Perry Minasian compiled a 392-501 record over six seasons, never finished above .500, never reached the postseason, and watched the franchise hold the longest active losing streak in baseball — ten consecutive seasons and counting. The Angels fired him on June 26 while sitting 34-49, last in the AL West. That’s all accurate. It’s also basically irrelevant to why this organization keeps failing.
The argument that Minasian deserved to be fired because the team was bad assumes that the GM had the tools to make the team good. He didn’t.
Why Did the Angels Fire Perry Minasian?
The official answer is performance: six losing seasons, a .440 winning percentage, a roster that has declined even as the league around it has gotten more sophisticated. Minasian arrived in late 2020 promising a rebuild-while-competing approach, which is the baseball equivalent of promising to lose weight while also eating more. The results were predictable.
But the honest answer requires a longer list. Arte Moreno personally blocked a reported trade of Shohei Ohtani to the Rays in 2023 — a deal that would have sent Junior Caminero and Carson Williams to Anaheim. Both became legitimate top prospects. Instead, Ohtani walked to the Dodgers for $700 million, the Angels got nothing, and Moreno still hasn’t internalized what that decision cost. Bleacher Report confirmed the team never finished better than third in the AL West under Minasian, but the organizational architecture that produced those finishes pre-dates him and survives him.
Molly Knight put it plainly in her Substack on the day of the firing: “Arte Moreno fires Perry Minasian because he cannot fire himself.” That’s not a take. That’s a description of what happened.
What John Mozeliak Actually Brings to Anaheim
Mozeliak spent 18 years running the Cardinals’ baseball operations, produced a 2011 World Series, and kept St. Louis in consistent playoff contention for over a decade. He is very good at his job. He is also on a contract that expires in December and has made clear his short-term priorities are navigating the draft, evaluating the trade deadline, and helping the organization identify a permanent GM.
That last item is the tell. Mozeliak isn’t here to fix the Angels. He’s here to hold a place while the Angels find someone to fix the Angels. When asked about massive organizational change, he said there was “no reason for massive change right away” — which sounds reassuring until you remember the team is 34-49 and barreling toward its 11th consecutive losing season.
The Cardinals under Mozeliak worked because Bill DeWitt Jr. committed to winning as an organizational value and funded it accordingly. That’s the structural mismatch no one in Anaheim wants to say out loud: Mozeliak’s methods require an owner who treats the front office as a genuine partner in decision-making. What he’s walking into is Arte Moreno’s organization, which is a different thing entirely.

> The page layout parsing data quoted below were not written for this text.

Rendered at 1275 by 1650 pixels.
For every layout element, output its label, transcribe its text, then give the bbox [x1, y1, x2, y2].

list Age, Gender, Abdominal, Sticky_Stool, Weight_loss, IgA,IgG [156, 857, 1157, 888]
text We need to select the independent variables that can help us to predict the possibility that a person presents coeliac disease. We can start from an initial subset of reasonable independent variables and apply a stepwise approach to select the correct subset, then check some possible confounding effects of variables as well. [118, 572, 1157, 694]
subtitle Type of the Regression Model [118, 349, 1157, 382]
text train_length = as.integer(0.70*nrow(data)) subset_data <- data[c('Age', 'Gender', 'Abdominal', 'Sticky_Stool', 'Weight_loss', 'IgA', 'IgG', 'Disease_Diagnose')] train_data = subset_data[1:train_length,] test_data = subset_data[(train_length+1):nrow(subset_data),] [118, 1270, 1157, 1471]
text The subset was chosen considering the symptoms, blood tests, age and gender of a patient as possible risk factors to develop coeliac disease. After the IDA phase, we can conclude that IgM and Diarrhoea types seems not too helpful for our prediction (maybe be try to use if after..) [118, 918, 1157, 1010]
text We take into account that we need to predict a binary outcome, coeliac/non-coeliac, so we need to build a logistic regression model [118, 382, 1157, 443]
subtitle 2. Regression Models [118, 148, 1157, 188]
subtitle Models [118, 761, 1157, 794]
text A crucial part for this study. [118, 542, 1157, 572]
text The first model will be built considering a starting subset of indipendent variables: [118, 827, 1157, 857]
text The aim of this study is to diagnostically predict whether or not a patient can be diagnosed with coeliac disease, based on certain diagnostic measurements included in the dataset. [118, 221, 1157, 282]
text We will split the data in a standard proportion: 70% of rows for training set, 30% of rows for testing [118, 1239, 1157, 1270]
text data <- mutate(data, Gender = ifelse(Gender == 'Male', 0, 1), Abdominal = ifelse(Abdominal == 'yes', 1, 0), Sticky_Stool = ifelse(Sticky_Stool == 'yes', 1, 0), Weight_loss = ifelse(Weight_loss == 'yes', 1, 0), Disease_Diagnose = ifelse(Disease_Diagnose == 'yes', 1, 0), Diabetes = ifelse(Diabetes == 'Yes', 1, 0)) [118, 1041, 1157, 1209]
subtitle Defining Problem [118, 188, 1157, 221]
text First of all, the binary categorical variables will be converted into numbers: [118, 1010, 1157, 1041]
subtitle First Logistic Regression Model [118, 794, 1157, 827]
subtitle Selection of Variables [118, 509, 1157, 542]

FOX Sports’ John Fanta noted the organizational dysfunction from day one of the Mozeliak announcement:
The Angels fired GM Perry Minasian on Friday and named John Mozeliak, who spent 30 years with the Cardinals prior to stepping down in 2025, as their interim GM.

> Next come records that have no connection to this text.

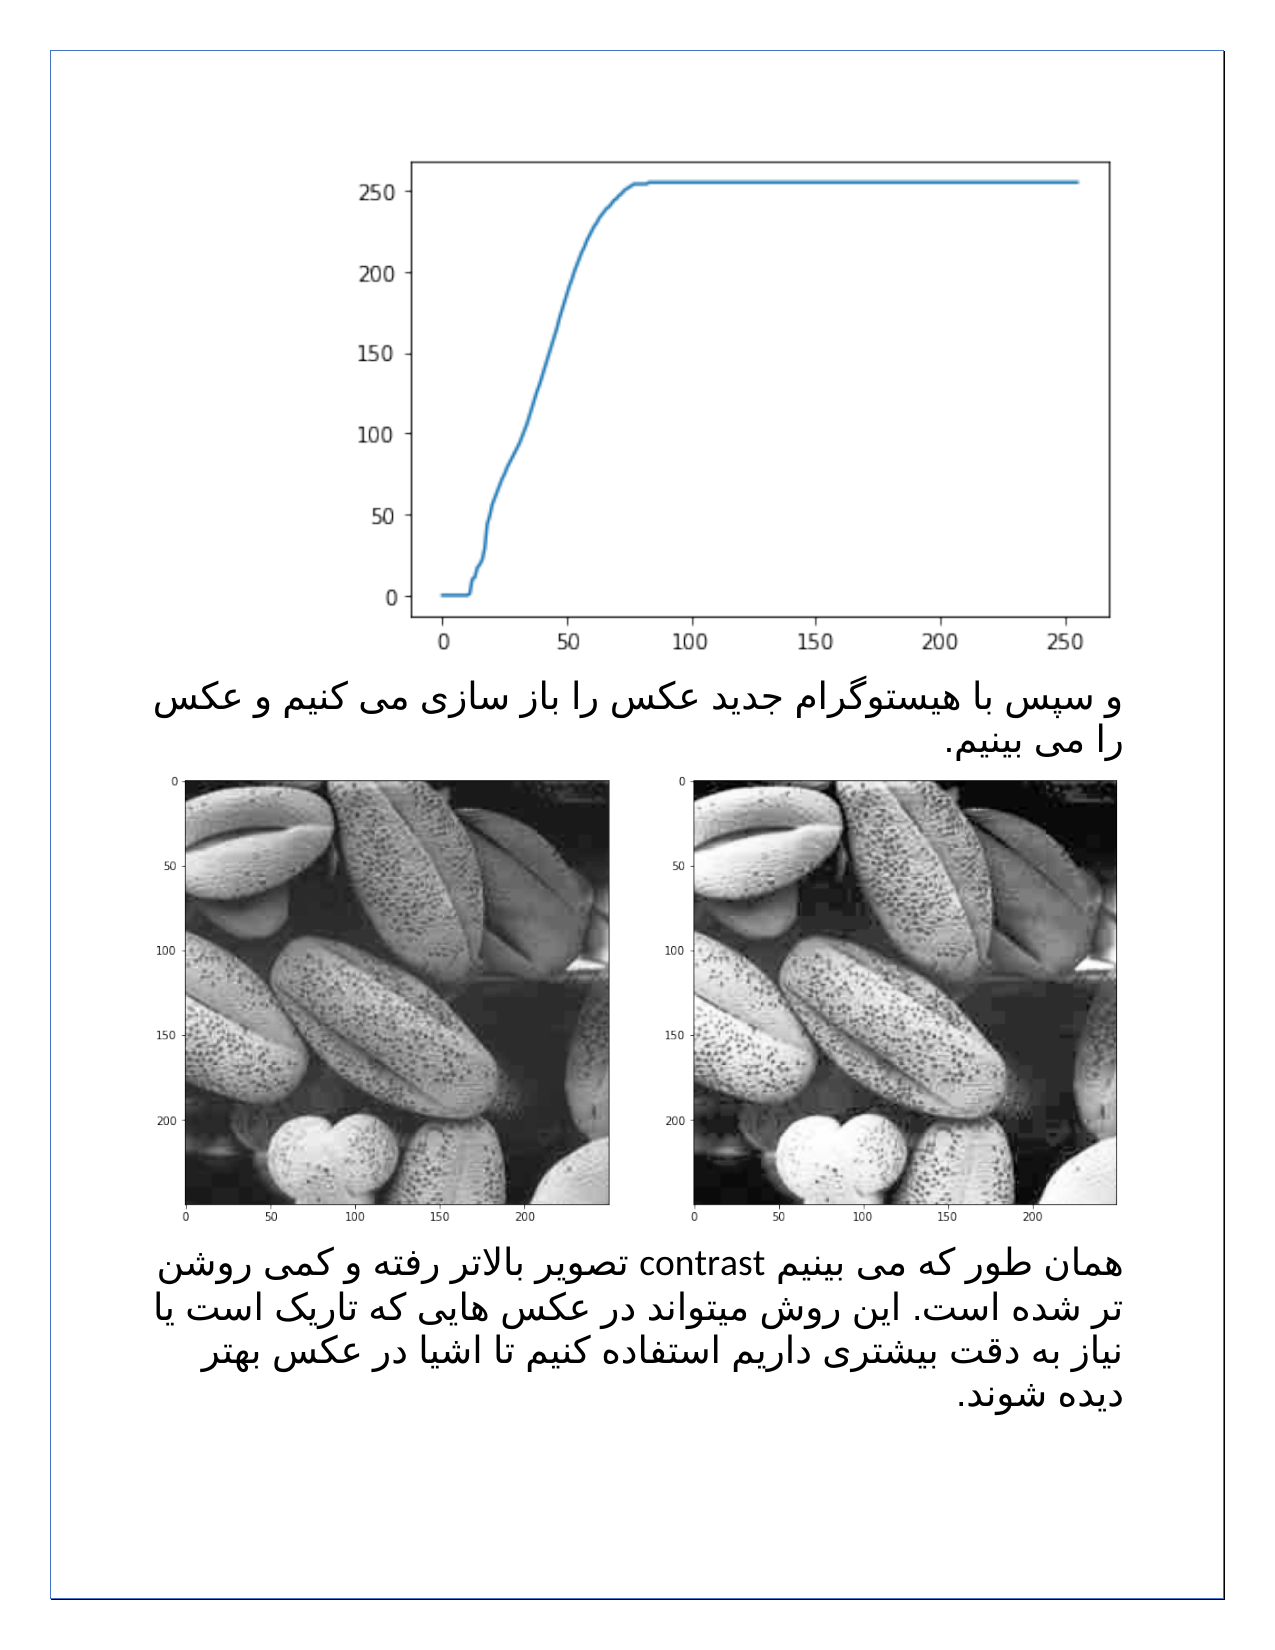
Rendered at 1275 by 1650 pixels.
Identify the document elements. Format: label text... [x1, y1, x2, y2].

picture [342, 150, 1124, 667]
text همان طور که می بینیم contrast تصویر بالاتر رفته و کمی روشن تر شده است. این روش میتواند در عکس هایی که تاریک است یا نیاز به دقت بیشتری داریم استفاده کنیم تا اشیا در عکس بهتر دیده شوند. [150, 1239, 1124, 1414]
text و سپس با هیستوگرام جدید عکس را باز سازی می کنیم و عکس را می بینیم. [150, 674, 1124, 761]
picture [148, 769, 1124, 1231]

Mozeliak and team president Molly Jolly just met the media. The takeaways from the press conference for @NBCSports: pic.twitter.com/ZMvBVKJUGZ
— John Fanta (@John_Fanta) June 27, 2026
The players noticed the ownership priorities too. MLBPA Executive Director Bruce Meyer noted this past February that “the players took notice” after Moreno publicly said “winning is not in [fans’] top five” priorities. That quote is four months old and it still captures everything wrong with how this franchise is run.
Arte Moreno’s Revolving Door
Minasian was the fourth GM Moreno has cycled through since 2011: Tony Reagins fired that year, Jerry DiPoto pushed out in 2015 amid tensions with Mike Scioscia, Billy Eppler dismissed in 2020, now Minasian. Each firing came with similar language about new direction and fresh starts. None produced a playoff appearance. The Angels haven’t been to the postseason since 2014.
The Mike Trout no-trade clause isn’t helping — he holds a full NTC on his $426.5 million contract through 2030 and told reporters this spring he hasn’t “even thought about” requesting a trade. But the NTC isn’t the cage; it’s a symptom of the same organizational dysfunction. The Angels signed Trout to that extension in 2019 while simultaneously building a roster incapable of competing around him. They had Ohtani and Trout in the lineup together from 2018 to 2023 and never won more than 80 games in a season. That’s not a GM failure. That’s a franchise condition.
Mozeliak will handle the draft, evaluate the trade deadline, and hand the keys to whoever Molly Jolly hires as the next permanent GM. That person will inherit the same 34-49 trajectory, the same aging superstar on an unmovable contract, and the same owner who told the world six months ago that his fans don’t particularly care about winning. Until Moreno sells the team or commits to a genuine rebuild with the resources it requires, the next GM firing is already scheduled. The Angels just don’t know the date yet.